**Vragen**
(a) Beantwoord de volgende vragen over de leestekst, elk met een kort antwoord.
(i) Welke periode betwist appellant nog?
(ii) Wat wordt volgens vaste rechtspraak onder het begrip Rijk verstaan?
(iii) Welk oordeelnummer van de Commissie Gelijke Behandeling/College voor de Rechten van de Mens wordt als laatste genoemd?
(b) Noem alle data die in onderdeel 5.3 van de leestekst voorkomen.
(c) Schrijf het deel van de leestekst tussen "4.2. Door appellant" en "de volgende beoordeling.", beide inbegrepen, opnieuw op en vervang daarbij "woonplaats" door "verblijfplaats".

**Leestekst**
◇ ◇ ◇

4.1. In hoger beroep heeft de Svb appellant alsnog voor een aantal van de in geschil zijnde tijdvakken verzekerd geacht.
4.2. Door appellant wordt niet betwist dat hij in de periode van 1 april 1989 tot en met
17 mei 1994 niet verzekerd is geweest voor de AOW. Hij betwist alleen nog de periode van 19 maart 1960 tot en met 2 oktober 1964, toen appellant woonplaats had in Suriname. Volgens appellant dient hij, als Nederlander, ook in deze periode als verzekerde te worden aangemerkt. Hij dient, ongeacht de woonplaats binnen het Koninkrijk, dezelfde rechten te hebben als iedere andere Nederlander. Wetgeving in andere zin is discriminerend en zelfs racistisch, aldus appellant.
5.1. De Raad komt tot de volgende beoordeling.
5.2. Voorop moet worden gesteld dat de rechtbank ten onrechte het beroep tegen het besluit van 9 februari 2011 ongegrond heeft verklaard nu de rechtbank, blijkens de tussenuitspraak, van oordeel was dat dit besluit is genomen in strijd met artikel 3:2 van de Awb. Eveneens ten onrechte heeft de rechtbank nagelaten dit besluit te vernietigen, de Svb te veroordelen in de proceskosten van appellant en tot vergoeding van het betaalde griffierecht.
5.3. De Raad stelt vast dat de Svb het primaire besluit van 5 november 2010 noch de besluiten op bezwaar van 9 februari 2011 en 23 april 2012, zoals gewijzigd op 16 mei 2012, handhaaft voor wat betreft het daarin genoemde kortingspercentage, zodat de Raad deze besluiten zal vernietigen.
5.4. Ten gronde is in geschil of appellant als verzekerde is aan te merken met betrekking tot de periode van 19 maart 1960 tot en met 2 oktober 1964 toen hij nog in Suriname woonde.
5.5. Het betoog van appellant dat onder het begrip Rijk, zoals dat in de AOW was opgenomen tot 1990, mede moet worden begrepen Suriname voordat dit land onafhankelijk werd, slaagt niet. Volgens vaste rechtspraak wordt onder het begrip Rijk verstaan het Rijk in Europa. Zie bijvoorbeeld de uitspraak van 14 juli 2005, LJN AT9765.
5.6. De stelling van appellant dat er sprake is van discriminatie naar woonplaats slaagt evenmin. Gewezen kan worden op de uitspraak van de Raad van 17 juli 2008, LJN BD8822. Ook de stelling dat er sprake is van discriminatie naar ras slaagt niet. Voor zover er al sprake zou zijn van een indirect onderscheid naar ras bestaat voor dit onderscheid een toereikende rechtvaardiging in de doelstellingen van de AOW, een regeling waaraan elk oogmerk van discriminatie ontbreekt. Gewezen kan worden op de onderscheiden oordelen van de Commissie Gelijke Behandeling/College voor de Rechten van de Mens, laatstelijk Oordeelnummer 2012/129 van 27 juli 2012.

◇ ◇ ◇

**Aangeleverde gegevens**
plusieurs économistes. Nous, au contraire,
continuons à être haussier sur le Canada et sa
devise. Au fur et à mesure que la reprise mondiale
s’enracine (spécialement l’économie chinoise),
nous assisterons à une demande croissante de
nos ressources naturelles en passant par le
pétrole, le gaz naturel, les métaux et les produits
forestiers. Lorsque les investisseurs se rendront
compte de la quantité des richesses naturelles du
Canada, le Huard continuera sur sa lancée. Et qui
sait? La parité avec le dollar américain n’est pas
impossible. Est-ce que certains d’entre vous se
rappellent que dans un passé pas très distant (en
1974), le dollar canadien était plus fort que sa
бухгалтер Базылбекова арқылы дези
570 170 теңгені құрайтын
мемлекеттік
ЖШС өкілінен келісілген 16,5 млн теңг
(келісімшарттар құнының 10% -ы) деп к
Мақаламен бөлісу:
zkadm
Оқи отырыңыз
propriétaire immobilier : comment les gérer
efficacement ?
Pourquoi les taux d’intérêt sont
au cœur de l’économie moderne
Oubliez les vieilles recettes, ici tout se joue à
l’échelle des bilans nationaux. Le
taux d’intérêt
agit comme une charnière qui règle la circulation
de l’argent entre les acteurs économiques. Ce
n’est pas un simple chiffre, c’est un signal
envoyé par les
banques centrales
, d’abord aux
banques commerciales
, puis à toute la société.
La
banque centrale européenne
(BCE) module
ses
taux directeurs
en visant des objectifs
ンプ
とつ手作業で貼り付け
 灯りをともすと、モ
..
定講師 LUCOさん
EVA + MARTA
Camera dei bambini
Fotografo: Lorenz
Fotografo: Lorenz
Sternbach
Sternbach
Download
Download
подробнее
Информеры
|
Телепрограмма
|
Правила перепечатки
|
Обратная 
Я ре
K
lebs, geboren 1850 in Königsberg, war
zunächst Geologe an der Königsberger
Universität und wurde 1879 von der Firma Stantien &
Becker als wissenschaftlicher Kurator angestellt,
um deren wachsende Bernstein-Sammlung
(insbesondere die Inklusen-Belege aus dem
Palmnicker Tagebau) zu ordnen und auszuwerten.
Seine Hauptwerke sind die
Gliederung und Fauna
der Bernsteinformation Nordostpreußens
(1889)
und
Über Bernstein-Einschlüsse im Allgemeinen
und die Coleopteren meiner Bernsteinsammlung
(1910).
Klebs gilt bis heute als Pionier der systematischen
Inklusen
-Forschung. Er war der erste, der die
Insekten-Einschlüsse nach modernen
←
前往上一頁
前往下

◇ ◇ ◇

**Antwoorden**
(a)
(i) De periode van 19 maart 1960 tot en met 2 oktober 1964.
(ii) Het Rijk in Europa.
(iii) Oordeelnummer 2012/129 van 27 juli 2012.

(b) 5 november 2010, 9 februari 2011, 23 april 2012 en 16 mei 2012.

(c)
4.2. Door appellant wordt niet betwist dat hij in de periode van 1 april 1989 tot en met
17 mei 1994 niet verzekerd is geweest voor de AOW. Hij betwist alleen nog de periode van 19 maart 1960 tot en met 2 oktober 1964, toen appellant verblijfplaats had in Suriname. Volgens appellant dient hij, als Nederlander, ook in deze periode als verzekerde te worden aangemerkt. Hij dient, ongeacht de verblijfplaats binnen het Koninkrijk, dezelfde rechten te hebben als iedere andere Nederlander. Wetgeving in andere zin is discriminerend en zelfs racistisch, aldus appellant.
5.1. De Raad komt tot de volgende beoordeling.